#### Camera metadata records
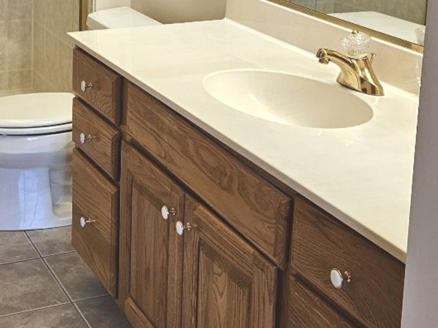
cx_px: 119
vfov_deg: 26.6
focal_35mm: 52
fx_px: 658
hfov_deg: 36.1
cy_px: 6
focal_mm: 5.4
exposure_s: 1/120
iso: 160
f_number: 1.8
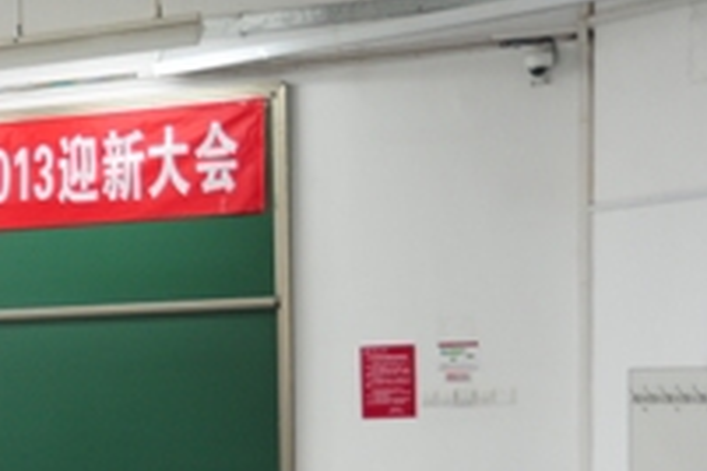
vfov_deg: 15.5
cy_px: 448
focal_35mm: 87
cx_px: -158
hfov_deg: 21.6
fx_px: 1708
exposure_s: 1/80
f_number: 4
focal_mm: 35
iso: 1250
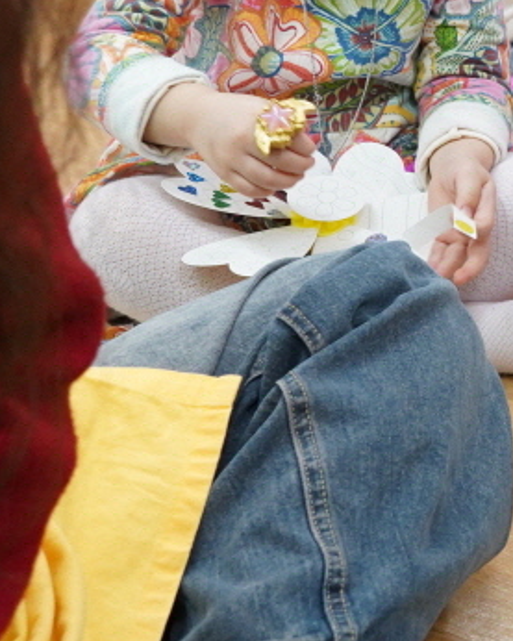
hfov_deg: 11.7
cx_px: 991
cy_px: -18
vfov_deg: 15.7
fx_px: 2276
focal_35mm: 120
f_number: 5.6
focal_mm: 34
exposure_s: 1/80
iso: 2500
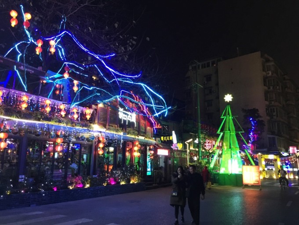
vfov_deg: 48.2
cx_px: 150
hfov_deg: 61.7
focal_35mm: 29
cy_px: 112
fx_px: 250
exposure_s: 1/10
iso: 125
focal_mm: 4.15
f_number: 2.2
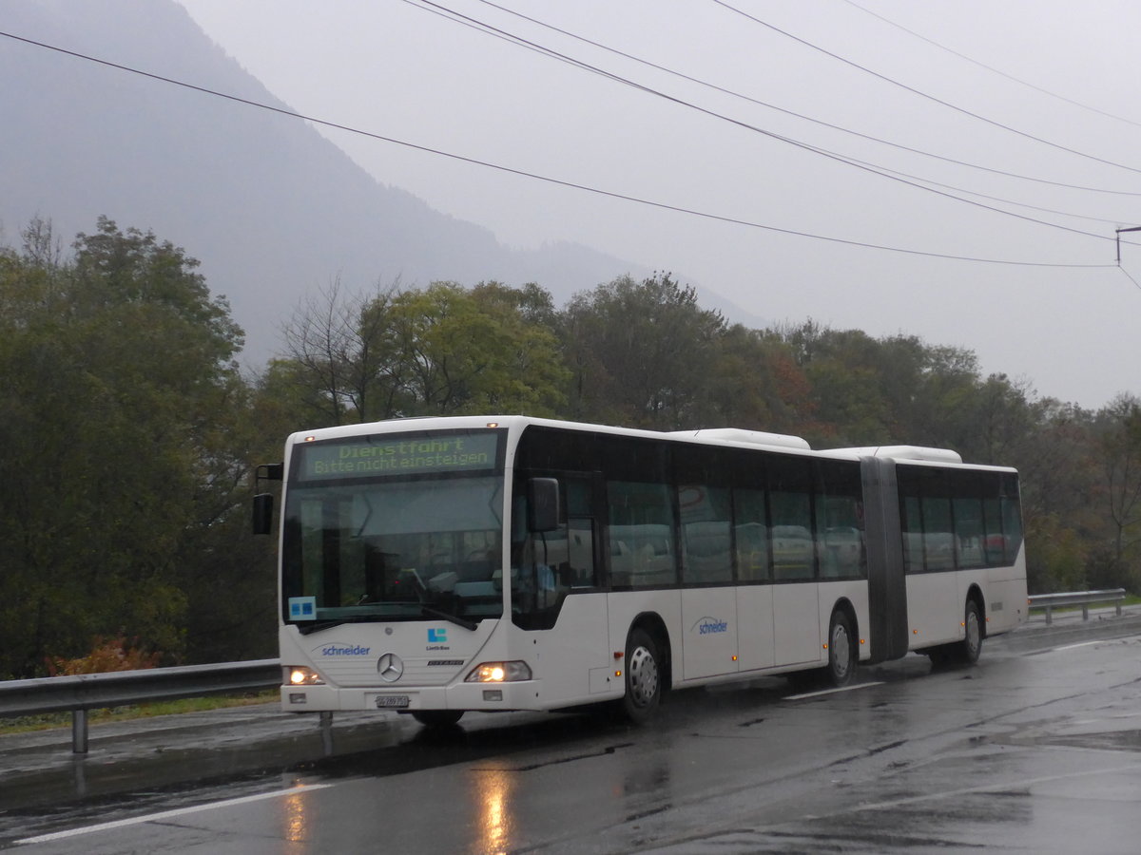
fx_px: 2175
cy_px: 428
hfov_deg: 29.4
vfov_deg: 22.3
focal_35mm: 66
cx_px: 570
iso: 640
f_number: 3.9
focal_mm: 13.4
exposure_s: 1/320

#### EXERCISE BRIEF
Please leave out the pictures while you copy exactly the lines from the one containing "fx_px: 1708" through the end of the records.

#### RESPONSE
fx_px: 1708
exposure_s: 1/80
f_number: 4
focal_mm: 35
iso: 1250
hfov_deg: 11.7
cx_px: 991
cy_px: -18
vfov_deg: 15.7
fx_px: 2276
focal_35mm: 120
f_number: 5.6
focal_mm: 34
exposure_s: 1/80
iso: 2500
vfov_deg: 48.2
cx_px: 150
hfov_deg: 61.7
focal_35mm: 29
cy_px: 112
fx_px: 250
exposure_s: 1/10
iso: 125
focal_mm: 4.15
f_number: 2.2
fx_px: 2175
cy_px: 428
hfov_deg: 29.4
vfov_deg: 22.3
focal_35mm: 66
cx_px: 570
iso: 640
f_number: 3.9
focal_mm: 13.4
exposure_s: 1/320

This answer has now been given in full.